> What is being asked:
Copy the data below word for word, omitting the pictures.

> Dataset excerpts:
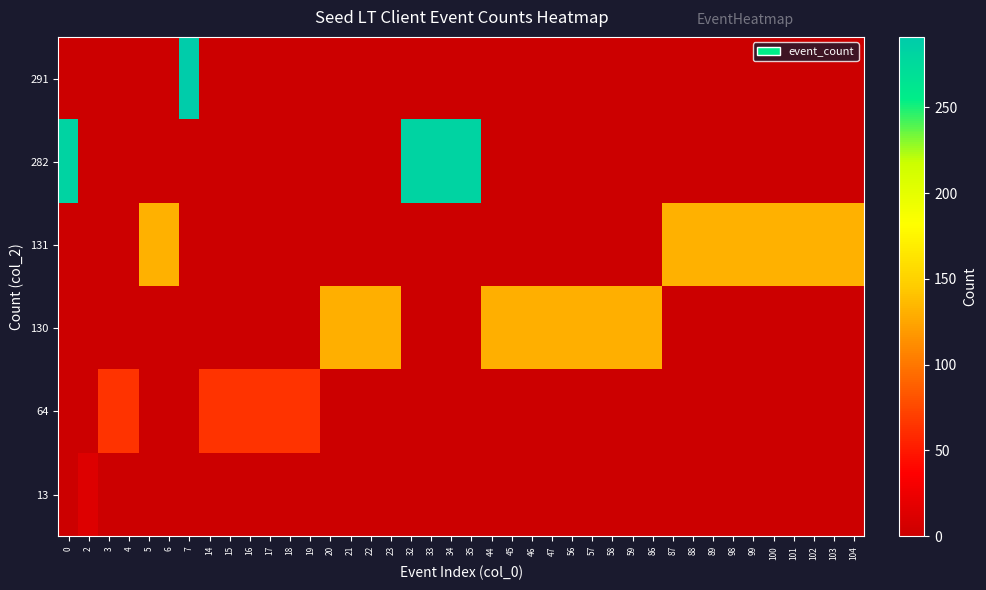

At how many categories does at least one series exceed 48?

39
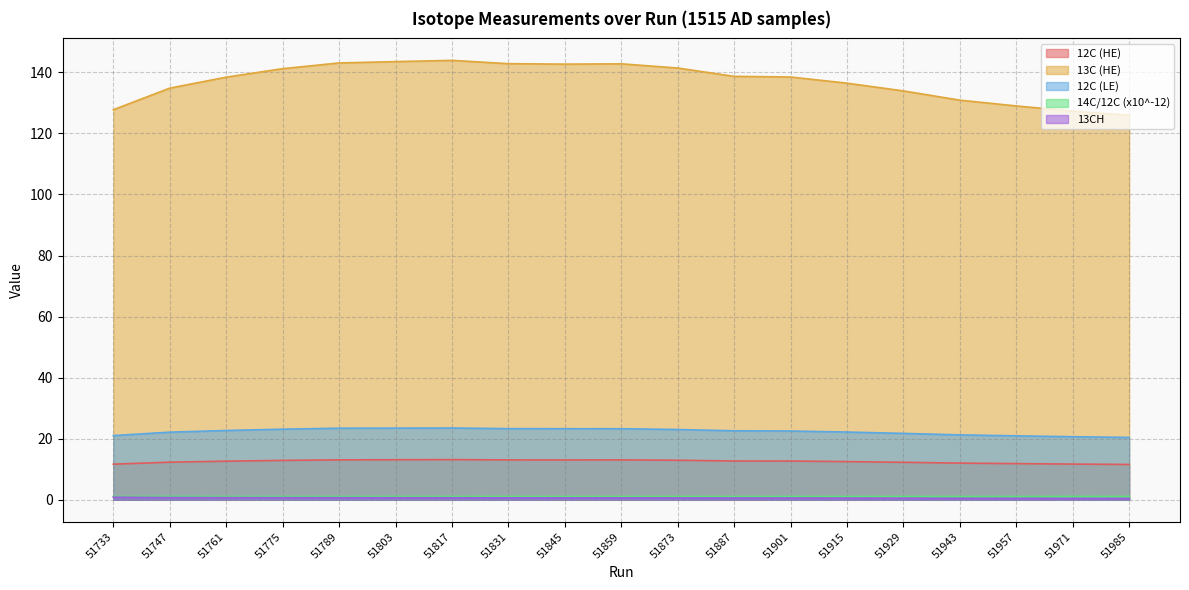

True or false: 12C (HE) has a value of 13.1 at 51845.

True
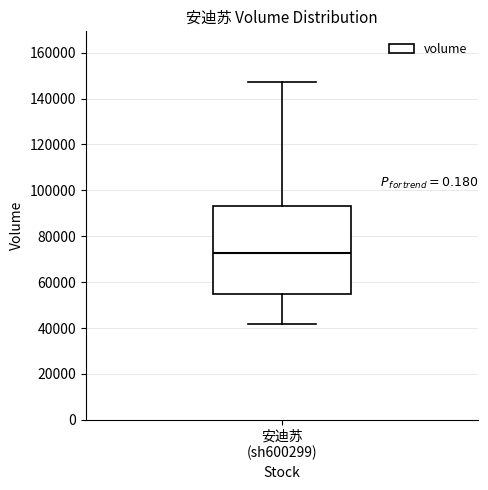

Where does the lower whisker of the box for 安迪苏 (sh600299) end on the y-axis? The values are not printed on the chart, so give them approximately, as read against the axis.

42000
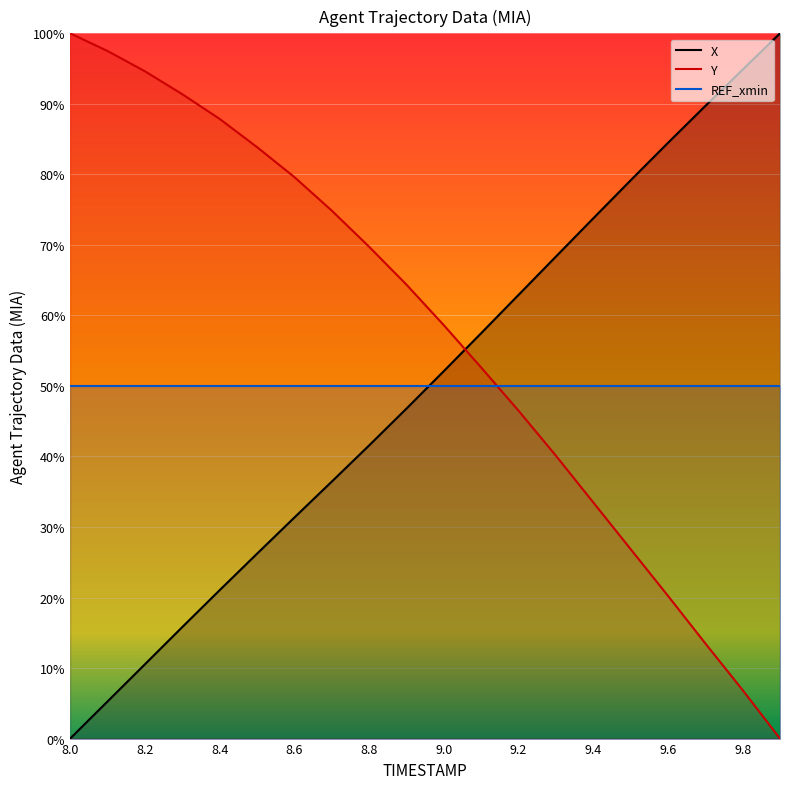

List the labels in order of X value, largest first.

9.9, 9.8, 9.7, 9.6, 9.5, 9.4, 9.3, 9.2, 9.1, 9.0, 8.9, 8.8, 8.7, 8.6, 8.5, 8.4, 8.3, 8.2, 8.1, 8.0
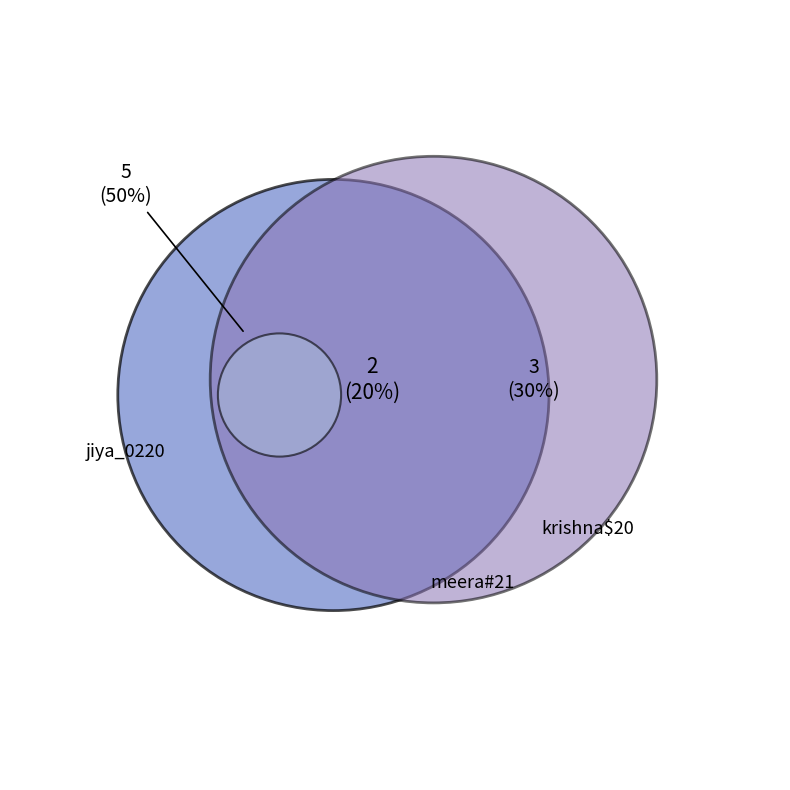

To the nearest percent, what is the combined percentage of krishna$20 and jiya_0220?

80%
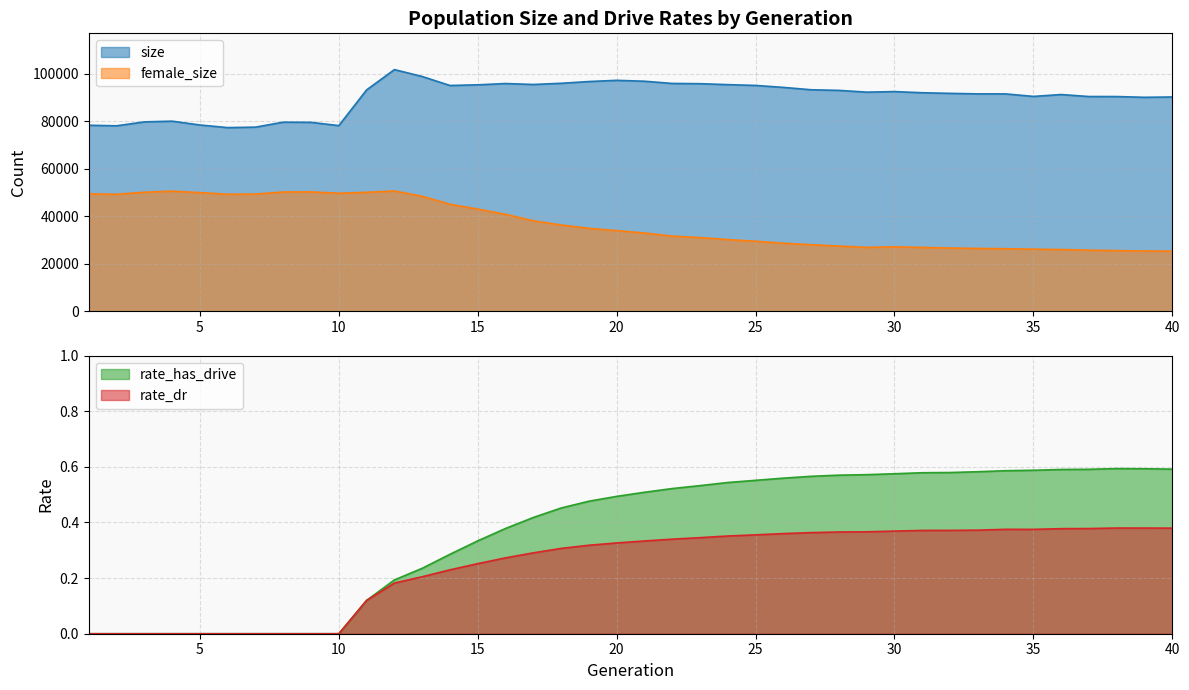

Between 12 and 36, which series saw the biggest shift?

female_size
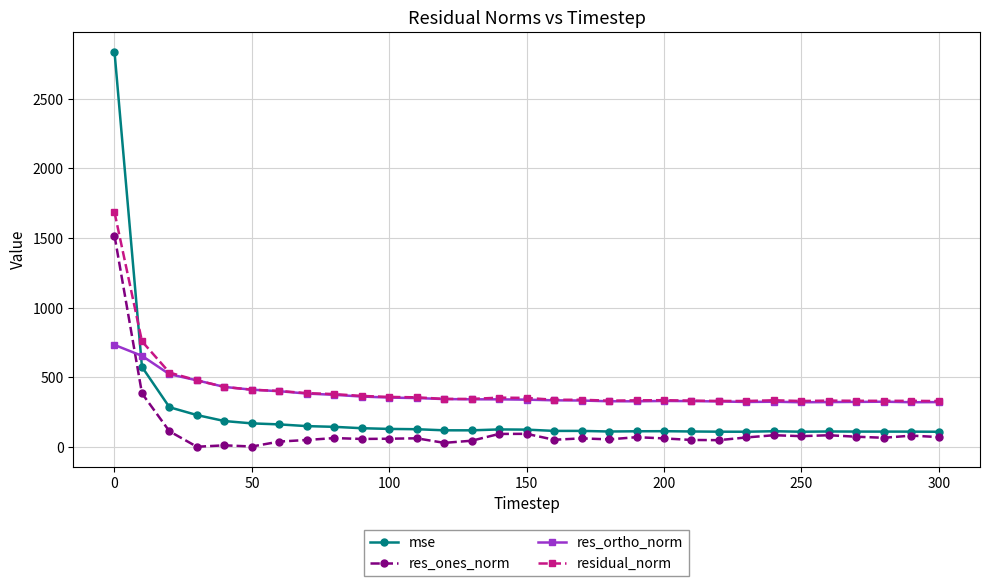

How many series are shown in this chart?

4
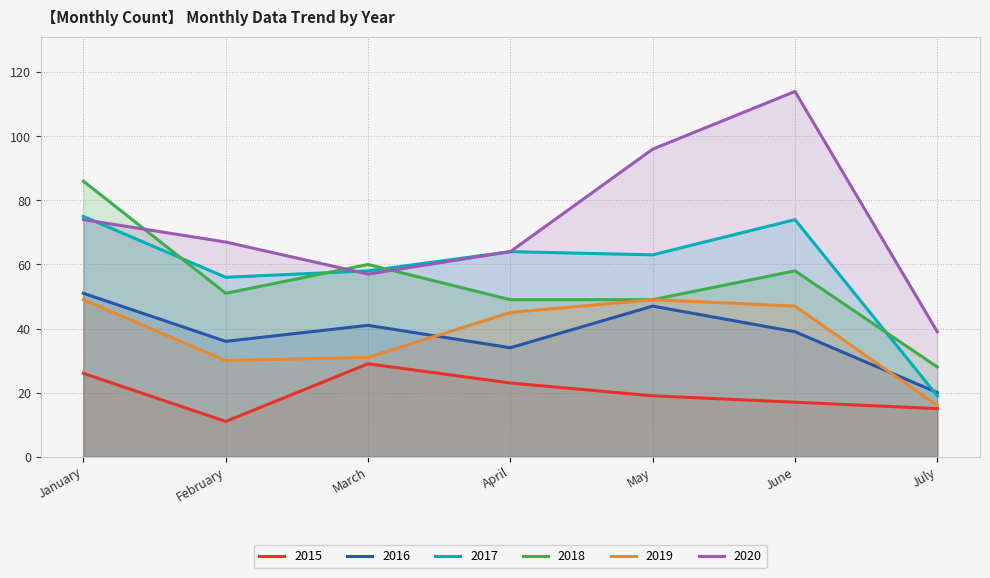

What is the value of the 2015 point at the 4th from the left?

23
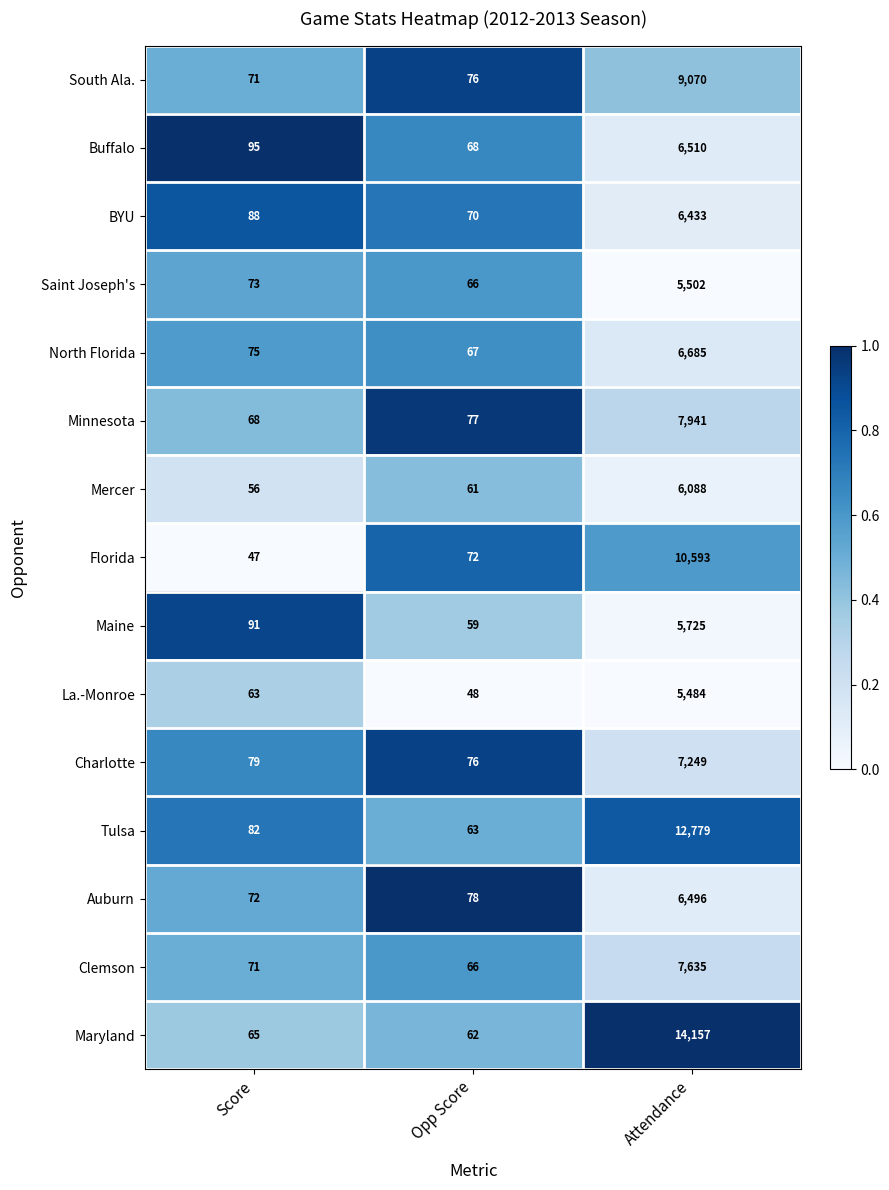

What is the difference between the Auburn values at Score and Opp Score?

6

> Task solution:
At how many categories does at least one series exceed 48?

39

True or false: 12C (HE) has a value of 13.1 at 51845.

True

Where does the lower whisker of the box for 安迪苏 (sh600299) end on the y-axis? The values are not printed on the chart, so give them approximately, as read against the axis.

42000

List the labels in order of X value, largest first.

9.9, 9.8, 9.7, 9.6, 9.5, 9.4, 9.3, 9.2, 9.1, 9.0, 8.9, 8.8, 8.7, 8.6, 8.5, 8.4, 8.3, 8.2, 8.1, 8.0

To the nearest percent, what is the combined percentage of krishna$20 and jiya_0220?

80%

Between 12 and 36, which series saw the biggest shift?

female_size

How many series are shown in this chart?

4

What is the value of the 2015 point at the 4th from the left?

23

What is the difference between the Auburn values at Score and Opp Score?

6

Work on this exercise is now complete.